Freddy Peralta, SP (MIL)
Peralta was named a starter, beating out Josh Lindblom for the final spot in the Brewers rotation. Peralta has made nine starts and 45 relief appearances for Milwaukee over the last two seasons, but in three spring training appearances the 24-year-old righty has allowed only one run while striking out 15 batters in 8.1 innings. Peralta continues to improve his arsenal as well. Last year he added a slider. This year he is working on a changeup. That would certainly give him a starter's pitch mix. He could be a sneaky pick this season, but based off Thursday's news expect his 330 ADP to fly up over the next several days.
Brandon Belt, 1B (SF)
Belt has dealt with his fair share of obstacles this offseason. He had surgery to remove a bone spur in his heel in October. Then he battled COVID-19 in January, only to recover from that and then contract mononucleosis at the beginning of spring training. Nevertheless Belt was able to get back on the field Thursday, making his first start of the spring.

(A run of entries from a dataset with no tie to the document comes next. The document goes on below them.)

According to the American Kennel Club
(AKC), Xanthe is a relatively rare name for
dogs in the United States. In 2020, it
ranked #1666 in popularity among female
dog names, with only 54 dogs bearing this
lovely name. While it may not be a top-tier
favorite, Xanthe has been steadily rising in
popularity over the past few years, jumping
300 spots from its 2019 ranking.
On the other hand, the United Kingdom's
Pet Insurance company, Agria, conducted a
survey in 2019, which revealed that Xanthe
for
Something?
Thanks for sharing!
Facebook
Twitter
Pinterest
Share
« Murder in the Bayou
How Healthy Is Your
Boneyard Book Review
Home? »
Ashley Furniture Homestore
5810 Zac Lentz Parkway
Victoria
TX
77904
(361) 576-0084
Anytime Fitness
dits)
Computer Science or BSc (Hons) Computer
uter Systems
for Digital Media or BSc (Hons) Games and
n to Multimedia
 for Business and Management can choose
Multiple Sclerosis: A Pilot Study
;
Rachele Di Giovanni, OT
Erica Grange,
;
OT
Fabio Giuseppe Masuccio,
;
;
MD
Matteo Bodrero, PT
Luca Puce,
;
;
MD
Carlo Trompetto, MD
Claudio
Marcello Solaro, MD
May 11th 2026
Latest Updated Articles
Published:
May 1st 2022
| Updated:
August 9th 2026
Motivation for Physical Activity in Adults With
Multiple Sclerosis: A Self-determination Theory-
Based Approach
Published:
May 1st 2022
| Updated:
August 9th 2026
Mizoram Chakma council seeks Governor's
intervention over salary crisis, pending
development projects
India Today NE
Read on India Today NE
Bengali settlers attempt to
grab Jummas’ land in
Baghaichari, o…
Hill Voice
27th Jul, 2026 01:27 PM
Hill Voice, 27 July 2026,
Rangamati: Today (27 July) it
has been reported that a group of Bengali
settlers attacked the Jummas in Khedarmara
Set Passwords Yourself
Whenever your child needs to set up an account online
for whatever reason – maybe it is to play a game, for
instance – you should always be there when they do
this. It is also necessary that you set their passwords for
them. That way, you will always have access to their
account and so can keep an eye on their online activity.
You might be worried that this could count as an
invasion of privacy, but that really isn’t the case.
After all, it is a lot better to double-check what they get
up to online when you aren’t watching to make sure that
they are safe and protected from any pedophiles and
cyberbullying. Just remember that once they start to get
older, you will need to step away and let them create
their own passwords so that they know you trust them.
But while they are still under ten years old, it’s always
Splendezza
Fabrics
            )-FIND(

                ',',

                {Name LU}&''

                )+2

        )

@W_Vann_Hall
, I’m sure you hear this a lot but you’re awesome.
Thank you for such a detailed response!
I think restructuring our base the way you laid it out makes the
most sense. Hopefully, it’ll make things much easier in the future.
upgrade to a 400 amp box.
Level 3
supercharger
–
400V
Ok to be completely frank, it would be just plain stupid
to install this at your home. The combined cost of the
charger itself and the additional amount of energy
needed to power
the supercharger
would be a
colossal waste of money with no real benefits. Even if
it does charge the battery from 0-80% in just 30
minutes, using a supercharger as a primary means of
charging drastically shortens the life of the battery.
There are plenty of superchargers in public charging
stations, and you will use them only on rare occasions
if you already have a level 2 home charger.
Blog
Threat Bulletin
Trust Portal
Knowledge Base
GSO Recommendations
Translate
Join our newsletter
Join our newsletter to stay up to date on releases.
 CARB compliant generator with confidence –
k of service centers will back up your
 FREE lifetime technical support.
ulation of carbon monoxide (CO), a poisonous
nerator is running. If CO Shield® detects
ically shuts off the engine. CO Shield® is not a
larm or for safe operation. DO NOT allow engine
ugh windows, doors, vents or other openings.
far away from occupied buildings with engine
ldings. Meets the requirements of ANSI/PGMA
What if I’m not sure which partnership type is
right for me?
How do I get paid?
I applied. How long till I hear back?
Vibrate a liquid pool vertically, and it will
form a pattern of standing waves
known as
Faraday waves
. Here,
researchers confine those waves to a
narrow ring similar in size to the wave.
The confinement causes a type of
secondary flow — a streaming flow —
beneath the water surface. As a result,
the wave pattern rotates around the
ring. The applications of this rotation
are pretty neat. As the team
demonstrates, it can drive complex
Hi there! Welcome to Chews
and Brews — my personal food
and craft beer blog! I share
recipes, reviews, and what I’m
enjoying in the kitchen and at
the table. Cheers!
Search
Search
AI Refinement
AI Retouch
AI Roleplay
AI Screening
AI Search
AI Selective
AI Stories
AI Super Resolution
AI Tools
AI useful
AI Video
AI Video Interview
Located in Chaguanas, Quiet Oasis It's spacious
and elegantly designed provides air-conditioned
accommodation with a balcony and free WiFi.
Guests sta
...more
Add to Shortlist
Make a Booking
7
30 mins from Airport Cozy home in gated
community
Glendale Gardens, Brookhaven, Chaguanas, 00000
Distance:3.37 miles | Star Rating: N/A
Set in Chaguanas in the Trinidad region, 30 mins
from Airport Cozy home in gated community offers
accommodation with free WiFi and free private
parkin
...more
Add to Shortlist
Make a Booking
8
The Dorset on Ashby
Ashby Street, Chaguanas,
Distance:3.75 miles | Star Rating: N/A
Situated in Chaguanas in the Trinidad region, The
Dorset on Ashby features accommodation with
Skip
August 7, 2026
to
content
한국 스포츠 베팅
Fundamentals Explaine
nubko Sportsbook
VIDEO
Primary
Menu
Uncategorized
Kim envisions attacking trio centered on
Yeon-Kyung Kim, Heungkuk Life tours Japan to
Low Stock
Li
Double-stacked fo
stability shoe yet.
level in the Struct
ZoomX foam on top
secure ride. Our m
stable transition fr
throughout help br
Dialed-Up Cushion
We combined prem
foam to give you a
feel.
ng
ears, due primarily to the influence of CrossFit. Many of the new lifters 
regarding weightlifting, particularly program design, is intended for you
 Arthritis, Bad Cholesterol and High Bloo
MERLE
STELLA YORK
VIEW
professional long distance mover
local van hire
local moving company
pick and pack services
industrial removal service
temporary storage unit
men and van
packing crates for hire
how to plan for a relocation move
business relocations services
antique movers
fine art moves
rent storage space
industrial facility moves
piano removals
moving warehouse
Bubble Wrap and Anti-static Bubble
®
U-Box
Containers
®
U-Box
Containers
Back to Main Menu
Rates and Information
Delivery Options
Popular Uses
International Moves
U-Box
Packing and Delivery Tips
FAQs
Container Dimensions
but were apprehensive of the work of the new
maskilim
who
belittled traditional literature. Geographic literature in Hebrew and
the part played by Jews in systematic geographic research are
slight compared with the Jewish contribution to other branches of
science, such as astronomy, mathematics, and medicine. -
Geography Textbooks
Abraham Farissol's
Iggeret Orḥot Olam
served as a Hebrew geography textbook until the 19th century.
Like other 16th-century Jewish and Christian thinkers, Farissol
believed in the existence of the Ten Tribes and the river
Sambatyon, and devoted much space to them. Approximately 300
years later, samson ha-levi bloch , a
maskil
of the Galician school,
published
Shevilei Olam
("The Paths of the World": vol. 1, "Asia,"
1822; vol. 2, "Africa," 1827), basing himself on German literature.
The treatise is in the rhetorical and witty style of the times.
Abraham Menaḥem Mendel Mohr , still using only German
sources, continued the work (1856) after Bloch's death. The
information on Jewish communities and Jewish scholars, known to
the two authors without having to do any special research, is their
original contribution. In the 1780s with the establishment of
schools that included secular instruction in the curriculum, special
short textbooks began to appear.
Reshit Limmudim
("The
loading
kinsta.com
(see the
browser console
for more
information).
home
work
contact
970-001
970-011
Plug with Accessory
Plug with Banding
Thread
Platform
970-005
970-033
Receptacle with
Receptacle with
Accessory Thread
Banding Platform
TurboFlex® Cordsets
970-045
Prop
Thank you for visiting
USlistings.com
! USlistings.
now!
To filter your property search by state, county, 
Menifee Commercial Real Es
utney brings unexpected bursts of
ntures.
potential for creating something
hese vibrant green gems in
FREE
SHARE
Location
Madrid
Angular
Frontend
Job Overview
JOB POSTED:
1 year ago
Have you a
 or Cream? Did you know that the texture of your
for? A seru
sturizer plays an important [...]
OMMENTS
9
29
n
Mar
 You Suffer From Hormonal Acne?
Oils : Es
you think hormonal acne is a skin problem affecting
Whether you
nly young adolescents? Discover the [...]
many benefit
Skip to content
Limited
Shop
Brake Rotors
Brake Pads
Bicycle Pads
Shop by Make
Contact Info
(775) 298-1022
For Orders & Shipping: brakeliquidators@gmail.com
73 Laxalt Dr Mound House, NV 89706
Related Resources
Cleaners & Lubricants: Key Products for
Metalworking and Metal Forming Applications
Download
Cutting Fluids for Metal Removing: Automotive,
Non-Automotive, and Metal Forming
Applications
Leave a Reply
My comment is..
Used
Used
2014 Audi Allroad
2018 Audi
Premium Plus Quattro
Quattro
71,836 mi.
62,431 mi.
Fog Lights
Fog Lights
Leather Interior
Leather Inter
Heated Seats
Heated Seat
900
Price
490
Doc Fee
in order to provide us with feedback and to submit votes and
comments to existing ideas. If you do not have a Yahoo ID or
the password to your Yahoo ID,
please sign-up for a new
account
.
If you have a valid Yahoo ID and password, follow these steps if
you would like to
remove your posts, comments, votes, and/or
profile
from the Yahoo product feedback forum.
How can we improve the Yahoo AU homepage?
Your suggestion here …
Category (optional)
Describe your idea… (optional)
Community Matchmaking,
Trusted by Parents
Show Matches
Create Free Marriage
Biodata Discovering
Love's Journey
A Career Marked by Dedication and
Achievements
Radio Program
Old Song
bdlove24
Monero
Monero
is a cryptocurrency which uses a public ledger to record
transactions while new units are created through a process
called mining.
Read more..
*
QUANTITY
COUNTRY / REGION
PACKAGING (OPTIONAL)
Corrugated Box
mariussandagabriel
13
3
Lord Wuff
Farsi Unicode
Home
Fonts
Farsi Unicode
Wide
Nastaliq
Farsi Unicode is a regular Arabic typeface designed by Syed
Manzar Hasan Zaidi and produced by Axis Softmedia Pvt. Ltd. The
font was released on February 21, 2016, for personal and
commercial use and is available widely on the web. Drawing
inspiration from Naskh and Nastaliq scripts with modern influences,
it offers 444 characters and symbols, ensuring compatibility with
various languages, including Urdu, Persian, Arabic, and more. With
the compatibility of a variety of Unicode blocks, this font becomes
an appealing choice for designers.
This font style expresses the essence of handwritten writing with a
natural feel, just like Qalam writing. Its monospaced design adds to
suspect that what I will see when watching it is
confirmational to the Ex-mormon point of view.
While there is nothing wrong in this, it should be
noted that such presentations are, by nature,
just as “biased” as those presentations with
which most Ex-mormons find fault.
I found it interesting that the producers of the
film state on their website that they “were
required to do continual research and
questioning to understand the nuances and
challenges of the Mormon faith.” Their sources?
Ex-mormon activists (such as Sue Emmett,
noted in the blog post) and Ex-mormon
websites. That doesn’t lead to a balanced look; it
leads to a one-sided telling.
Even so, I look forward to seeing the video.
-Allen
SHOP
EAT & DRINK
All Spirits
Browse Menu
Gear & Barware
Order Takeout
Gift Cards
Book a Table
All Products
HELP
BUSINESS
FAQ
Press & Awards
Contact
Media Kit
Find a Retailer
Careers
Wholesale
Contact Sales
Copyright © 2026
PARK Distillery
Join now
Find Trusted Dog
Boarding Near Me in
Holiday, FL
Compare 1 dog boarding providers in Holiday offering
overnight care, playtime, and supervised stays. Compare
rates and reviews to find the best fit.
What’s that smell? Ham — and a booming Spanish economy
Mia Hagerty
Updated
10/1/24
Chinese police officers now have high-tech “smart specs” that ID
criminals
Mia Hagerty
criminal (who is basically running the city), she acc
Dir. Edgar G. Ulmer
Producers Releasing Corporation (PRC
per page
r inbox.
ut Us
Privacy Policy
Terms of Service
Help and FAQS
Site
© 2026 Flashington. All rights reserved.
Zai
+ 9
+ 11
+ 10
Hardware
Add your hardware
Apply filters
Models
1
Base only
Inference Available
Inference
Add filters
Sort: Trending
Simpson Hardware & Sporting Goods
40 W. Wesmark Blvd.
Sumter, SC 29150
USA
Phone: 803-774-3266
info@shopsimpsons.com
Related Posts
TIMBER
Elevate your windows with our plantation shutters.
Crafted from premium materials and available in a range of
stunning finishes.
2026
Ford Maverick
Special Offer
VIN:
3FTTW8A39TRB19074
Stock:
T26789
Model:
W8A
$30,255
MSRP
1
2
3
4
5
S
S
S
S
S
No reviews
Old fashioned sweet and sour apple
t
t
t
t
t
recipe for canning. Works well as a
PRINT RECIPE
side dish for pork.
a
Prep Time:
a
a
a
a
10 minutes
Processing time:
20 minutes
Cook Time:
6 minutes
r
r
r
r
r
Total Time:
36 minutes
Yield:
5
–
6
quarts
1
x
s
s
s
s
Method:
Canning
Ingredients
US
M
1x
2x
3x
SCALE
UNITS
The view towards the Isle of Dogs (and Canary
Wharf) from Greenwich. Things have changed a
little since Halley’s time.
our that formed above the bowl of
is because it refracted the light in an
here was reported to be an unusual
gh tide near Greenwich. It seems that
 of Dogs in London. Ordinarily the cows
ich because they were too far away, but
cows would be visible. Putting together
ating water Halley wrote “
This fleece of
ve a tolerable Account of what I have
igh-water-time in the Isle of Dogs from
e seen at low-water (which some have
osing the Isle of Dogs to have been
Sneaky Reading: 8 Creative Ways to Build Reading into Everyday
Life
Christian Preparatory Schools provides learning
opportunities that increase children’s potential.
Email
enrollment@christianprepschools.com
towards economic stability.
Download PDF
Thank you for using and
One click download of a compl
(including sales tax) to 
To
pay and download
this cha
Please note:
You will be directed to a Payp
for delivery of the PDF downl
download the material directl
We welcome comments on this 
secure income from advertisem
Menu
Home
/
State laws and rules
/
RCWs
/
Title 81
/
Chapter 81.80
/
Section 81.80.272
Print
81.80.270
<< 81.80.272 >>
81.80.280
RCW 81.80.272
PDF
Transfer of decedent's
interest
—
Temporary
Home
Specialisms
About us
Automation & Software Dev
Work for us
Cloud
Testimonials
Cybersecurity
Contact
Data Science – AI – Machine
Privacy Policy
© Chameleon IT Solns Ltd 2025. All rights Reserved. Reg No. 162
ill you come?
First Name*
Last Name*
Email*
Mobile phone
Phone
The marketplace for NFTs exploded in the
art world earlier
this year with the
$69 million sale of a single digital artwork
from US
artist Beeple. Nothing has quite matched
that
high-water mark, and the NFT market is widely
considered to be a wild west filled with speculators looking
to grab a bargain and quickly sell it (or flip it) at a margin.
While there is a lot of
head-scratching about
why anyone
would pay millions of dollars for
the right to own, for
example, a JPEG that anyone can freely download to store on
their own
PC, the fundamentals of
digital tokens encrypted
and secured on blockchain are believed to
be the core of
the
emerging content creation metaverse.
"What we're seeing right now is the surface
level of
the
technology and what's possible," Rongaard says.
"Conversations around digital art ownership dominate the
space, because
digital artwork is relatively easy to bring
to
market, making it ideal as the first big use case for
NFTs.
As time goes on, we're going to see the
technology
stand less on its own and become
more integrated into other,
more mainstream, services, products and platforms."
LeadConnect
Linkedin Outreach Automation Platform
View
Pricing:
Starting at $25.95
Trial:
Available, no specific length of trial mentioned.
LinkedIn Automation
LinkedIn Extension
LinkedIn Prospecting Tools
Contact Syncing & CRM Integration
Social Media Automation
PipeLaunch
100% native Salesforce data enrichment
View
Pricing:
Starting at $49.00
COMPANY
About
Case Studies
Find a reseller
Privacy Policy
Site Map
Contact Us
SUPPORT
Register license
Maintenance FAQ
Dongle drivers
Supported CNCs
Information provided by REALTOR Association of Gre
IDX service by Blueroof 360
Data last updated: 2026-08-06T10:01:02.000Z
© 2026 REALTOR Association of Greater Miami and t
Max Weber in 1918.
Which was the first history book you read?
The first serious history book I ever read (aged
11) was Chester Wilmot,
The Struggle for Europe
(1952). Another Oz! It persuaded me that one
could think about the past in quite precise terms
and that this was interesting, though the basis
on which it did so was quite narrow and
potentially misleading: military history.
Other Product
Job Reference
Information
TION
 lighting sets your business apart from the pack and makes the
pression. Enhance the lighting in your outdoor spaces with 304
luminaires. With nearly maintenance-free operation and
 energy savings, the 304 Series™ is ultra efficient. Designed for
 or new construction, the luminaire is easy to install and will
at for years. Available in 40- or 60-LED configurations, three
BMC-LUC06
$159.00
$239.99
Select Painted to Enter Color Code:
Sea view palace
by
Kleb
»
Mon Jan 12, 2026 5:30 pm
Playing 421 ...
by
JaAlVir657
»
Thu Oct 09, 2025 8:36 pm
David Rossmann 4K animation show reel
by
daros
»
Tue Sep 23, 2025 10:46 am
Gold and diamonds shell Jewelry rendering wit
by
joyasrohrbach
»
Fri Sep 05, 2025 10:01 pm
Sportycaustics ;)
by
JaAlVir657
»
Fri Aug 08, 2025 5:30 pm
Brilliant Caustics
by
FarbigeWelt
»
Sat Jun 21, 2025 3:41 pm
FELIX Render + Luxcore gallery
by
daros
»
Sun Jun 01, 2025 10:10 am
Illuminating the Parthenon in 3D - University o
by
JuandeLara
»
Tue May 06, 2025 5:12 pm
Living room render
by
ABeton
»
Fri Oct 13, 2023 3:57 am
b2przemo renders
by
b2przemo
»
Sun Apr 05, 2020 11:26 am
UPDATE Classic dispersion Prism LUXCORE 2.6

The Giants maintain it's possible Belt will be available on Opening Day, but it's important to recognize all the time he has missed. As a veteran he probably doesn't need a full spring training, but he'll only have a few games under his belt before the Giants open their season. Belt was quietly sensational in the shortened 2020 season, finishing with a 172 wRC+ and a career-high 47% hard-hit rate. Don't overlook the steady hand at first base.
Kyle Freeland, SP (COL)
Freeland is expected to miss at least a month with a strained left shoulder. The Rockies southpaw is not expected to need surgery but the injury requires rest. After stellar production in 2018, Freeland's surface stats started to mirror his advanced metrics. He does not strike batters out, walks more than a less-than-overpowering pitcher should and he pitches for the Rockies. Because he will miss time AND could be dealing with a lingering injury, Freeland is free to be cast aside on draft boards.
Starlin Castro, 2B (WAS)
Castro was diagnosed with a mild hamstring strain after leaving Tuesday's game. The team initially ruled it a cramp, but an MRI revealed the more serious injury. With that being said, it's possible he won't miss much time and could be back by Opening Day. For now manager Dave Martinez is calling Castro 'day-to-day.' Castro is one of the more consistent middle infielders in the game. He hit a career-high 22 home runs in 2019 and showed similar power in a very limited sample size last season. Castro debuted at 20 years old and is still only 31, having celebrated his birthday on Wednesday.
Alec Bohm, 3B (PHI)
Bohm left Thursday's game with left-leg tightness, but manager Joe Girardi says the decision to take him out was precautionary and he is day-to-day. While Bohm is not expected to play on Friday, he should be fine for Opening Day. Bohm shined as a rookie last year, slashing .338/.400/.481, but he was boosted by a .410 BABIP. Still Bohm is a solid corner infielder with a pretty nice floor for a young player.